- _WRITTEN EXERCISE_
Set down word for word everything from "Tolantongo. All the" down to "two more nearby." in the text about the Tolantongo river.

- _SOURCE_

▬▬▬▬▬▬

Our San Cristobal - is a different San Cristobal. It is also a place where we saw real Cordilleras! They were surrounding us from all sides, and the road was winding down their sides, leading us into the depths overgrown with cacti and perennial and deciduous trees growing from the cracks, to where the turquoise hot river Tolantongo is rolling its warm waters in this land filled with unknown.

Tolantongo. All the following narration about this unique land is based on our communication with local residents and workers in a customer service sphere, and contains firsthand information. People of Indian Otomi tribe, who inhabit San Cristobal and its surrounding areas, has decided to change their lives for the best, declaring the lands in the canyon area their own property and starting building of quaint hotels down the southern shore of a sky blue river and down the sides of the mountains. They raised as much money as they could, and with their own efforts started building a road to the river, and erecting hotels on its shore. They didn't receive any funds from the government or banks, and didn't pay any taxes. In several years in the area of the caves, where the river Tolantongo starts its journey, they have built a modern hotel, and two more nearby.

All property on these lands belongs to an Indian commune, and all profits from its use get distributed among its own workers. The public council takes care of organizational and economic issues - they distribute financial and human resources. A separate attention is given to safety of the tourists, since this is vital to the whole community. In 8 years of its existence, there not only hasn't been a single case of an accident, but also any criminal case. All necessary construction works in the cave and the tunnel are done incredibly fast and with high quality, without any financial loss - and we were witnesses to that. The river Tolantongo in the area of the hotel is divided into pools by horizontal stone dividers, so you can pick an individual pool for swimming. The bottom of the river is covered with rocks - it is important to wear rubber water shoes - but they are flat and don't cause any trouble. It is very pleasant to stretch out in this pool along or across the stream, and enjoy the springy blue warm streams envelope your body, lulling and healing you in process.

▬▬▬▬▬▬

(Collection entries)

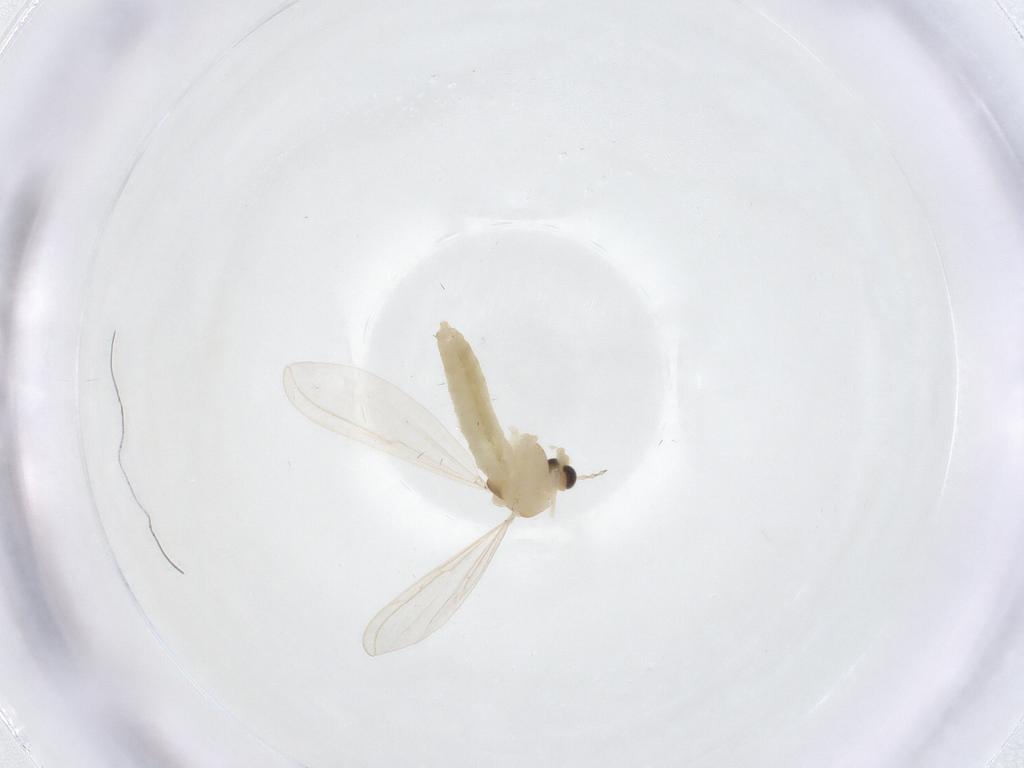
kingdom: Animalia
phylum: Arthropoda
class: Insecta
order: Diptera
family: Chironomidae
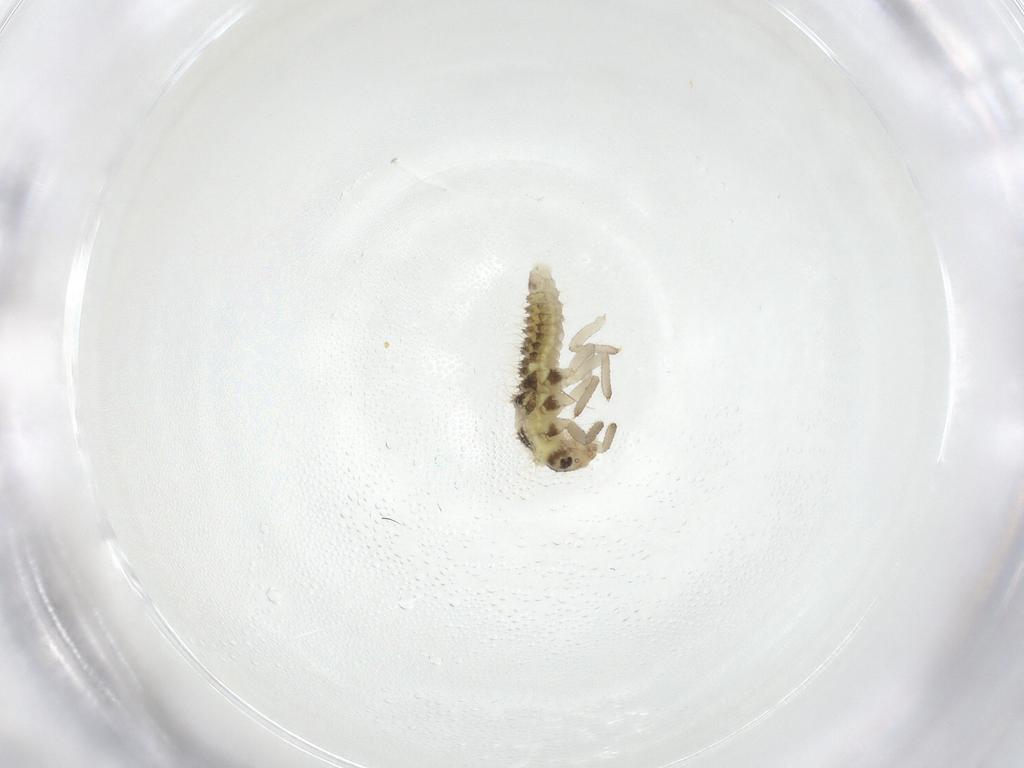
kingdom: Animalia
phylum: Arthropoda
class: Insecta
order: Coleoptera
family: Coccinellidae
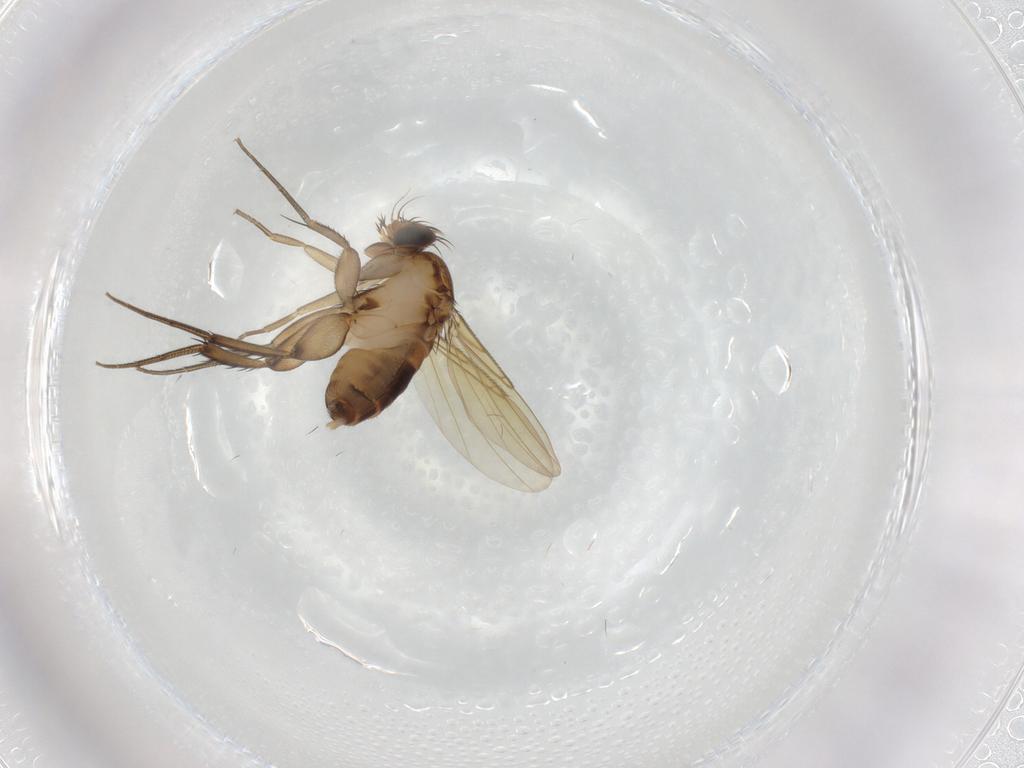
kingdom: Animalia
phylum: Arthropoda
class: Insecta
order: Diptera
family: Phoridae
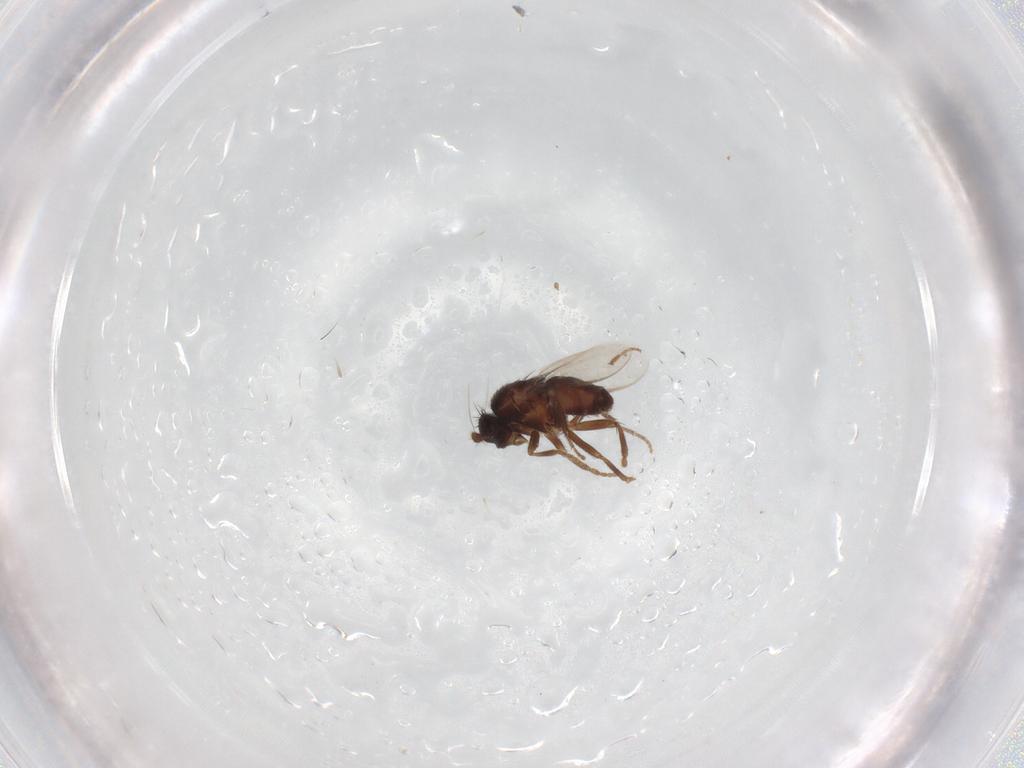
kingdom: Animalia
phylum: Arthropoda
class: Insecta
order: Diptera
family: Sphaeroceridae
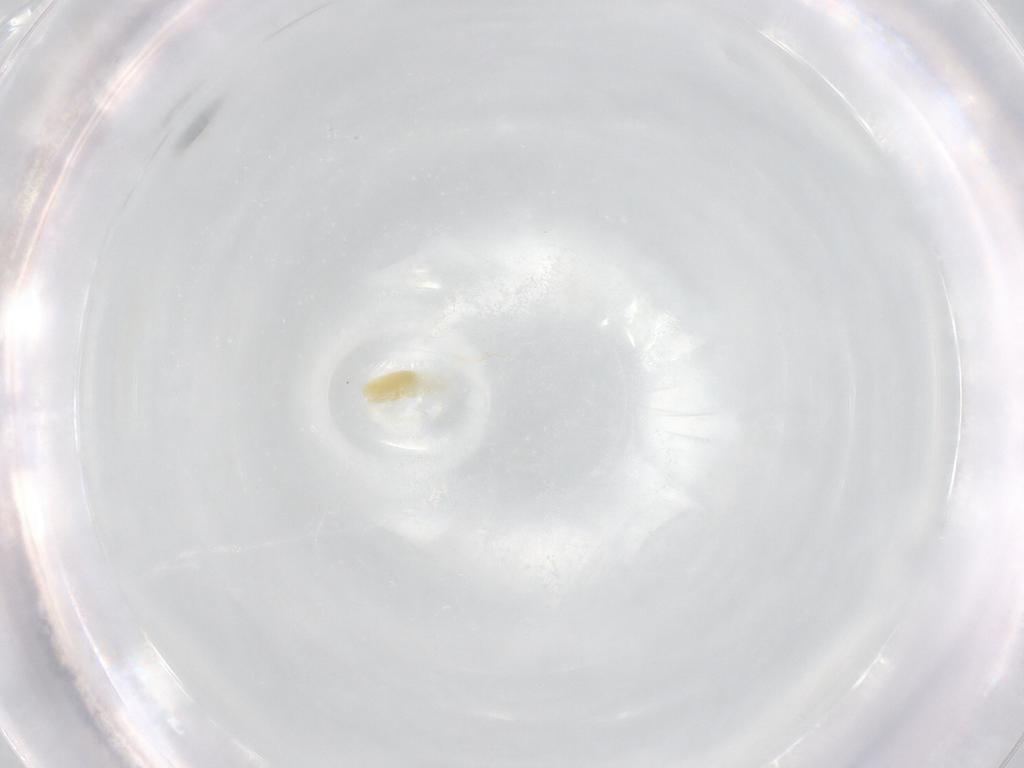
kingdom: Animalia
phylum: Arthropoda
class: Arachnida
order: Trombidiformes
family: Rhagidiidae
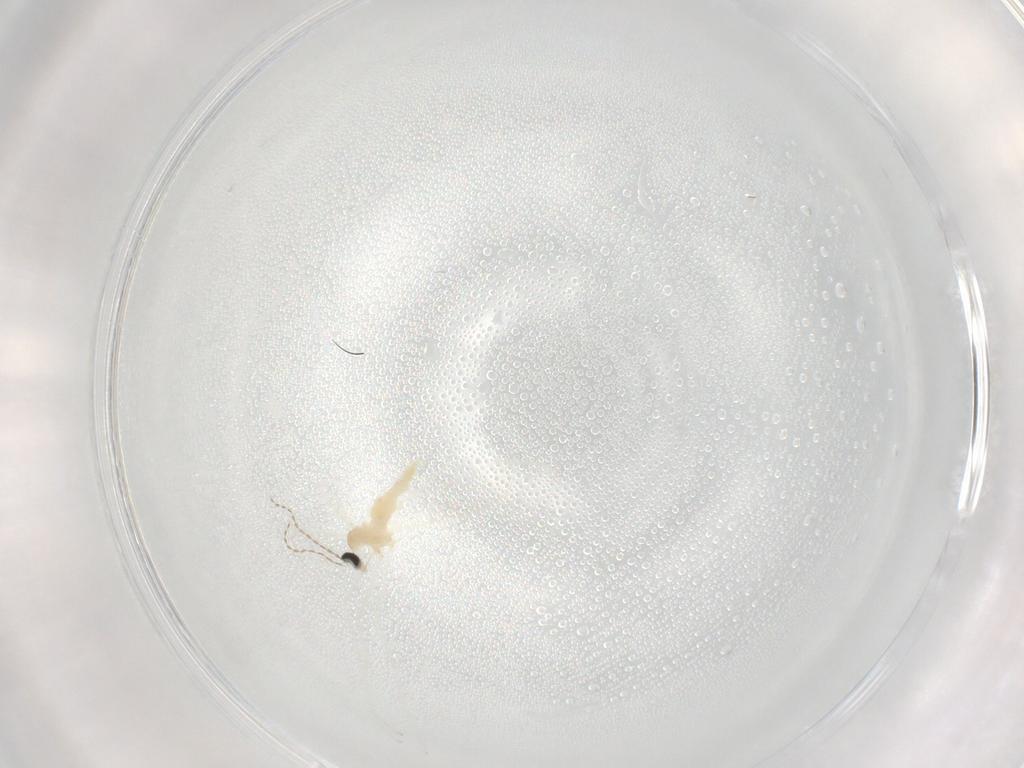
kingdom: Animalia
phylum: Arthropoda
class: Insecta
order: Diptera
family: Cecidomyiidae
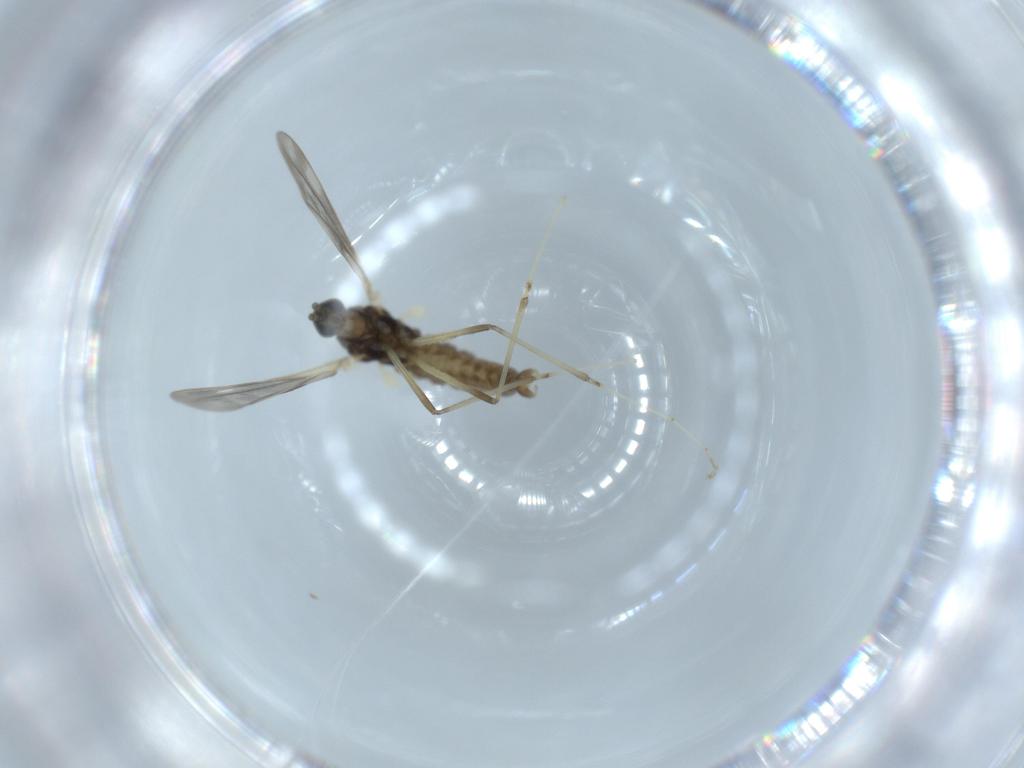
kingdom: Animalia
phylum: Arthropoda
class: Insecta
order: Diptera
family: Cecidomyiidae
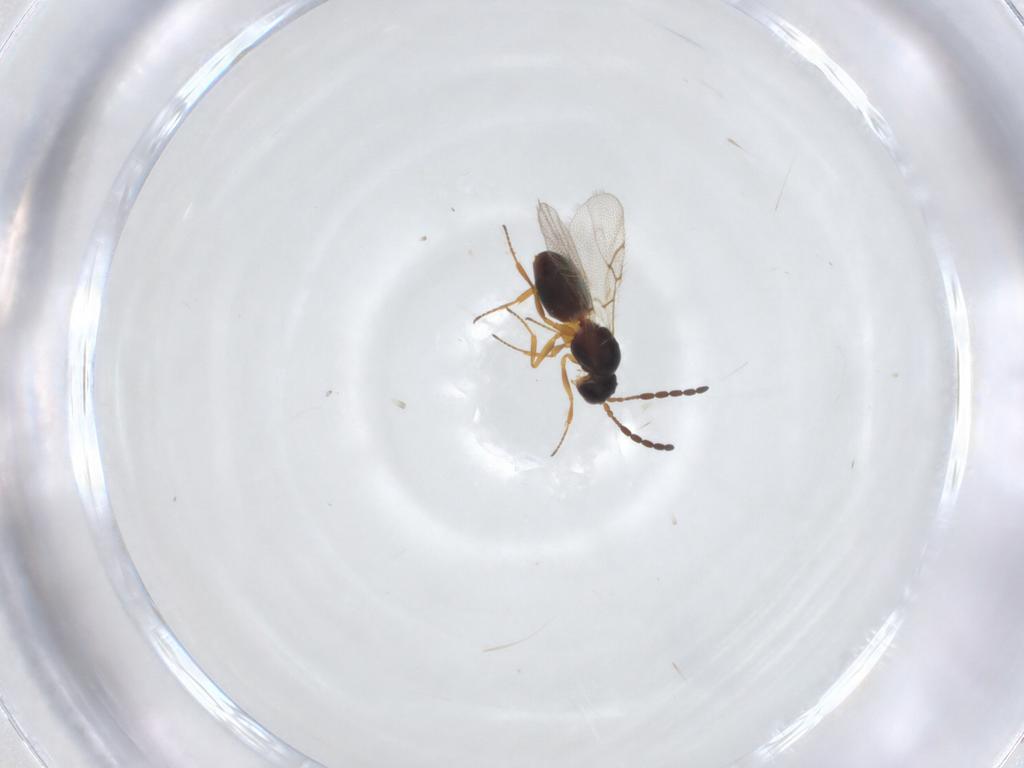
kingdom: Animalia
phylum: Arthropoda
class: Insecta
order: Hymenoptera
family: Figitidae
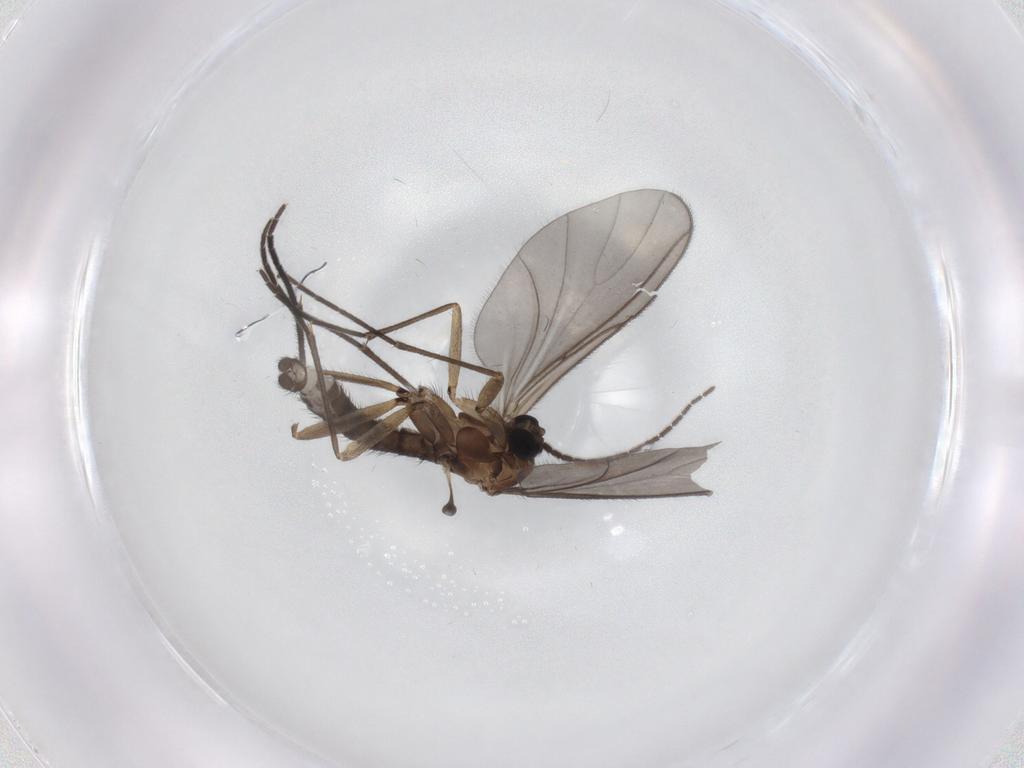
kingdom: Animalia
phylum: Arthropoda
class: Insecta
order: Diptera
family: Sciaridae
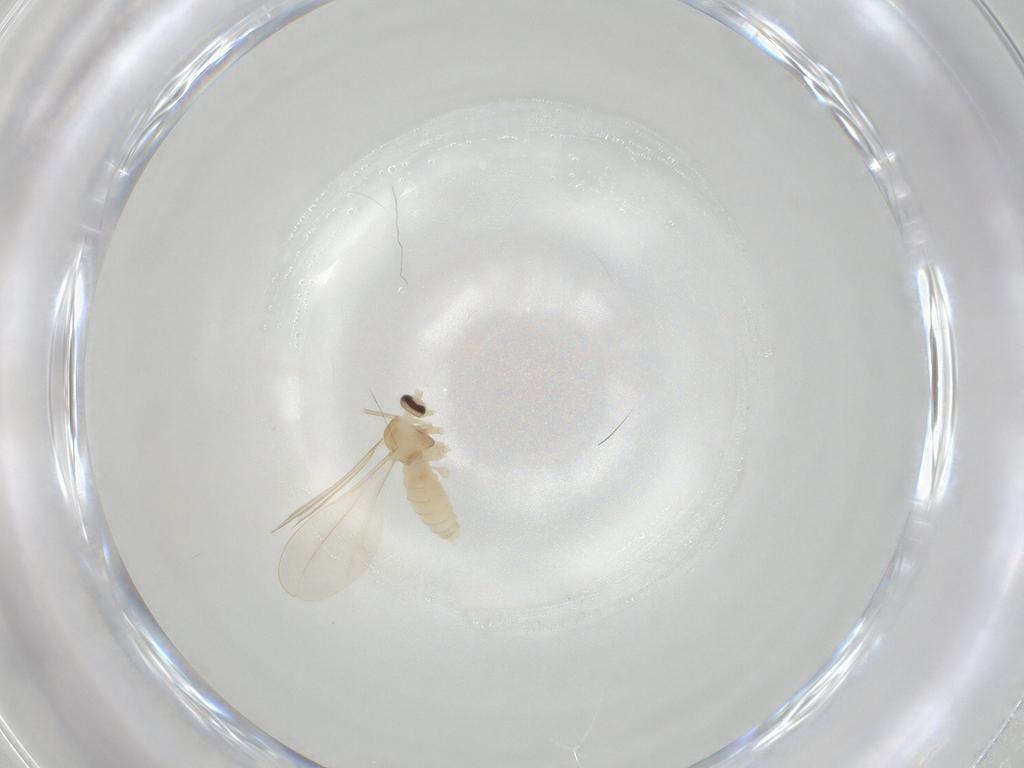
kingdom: Animalia
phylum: Arthropoda
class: Insecta
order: Diptera
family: Cecidomyiidae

▬▬▬▬▬▬

- _WRITTEN ANSWER_
Tolantongo. All the following narration about this unique land is based on our communication with local residents and workers in a customer service sphere, and contains firsthand information. People of Indian Otomi tribe, who inhabit San Cristobal and its surrounding areas, has decided to change their lives for the best, declaring the lands in the canyon area their own property and starting building of quaint hotels down the southern shore of a sky blue river and down the sides of the mountains. They raised as much money as they could, and with their own efforts started building a road to the river, and erecting hotels on its shore. They didn't receive any funds from the government or banks, and didn't pay any taxes. In several years in the area of the caves, where the river Tolantongo starts its journey, they have built a modern hotel, and two more nearby.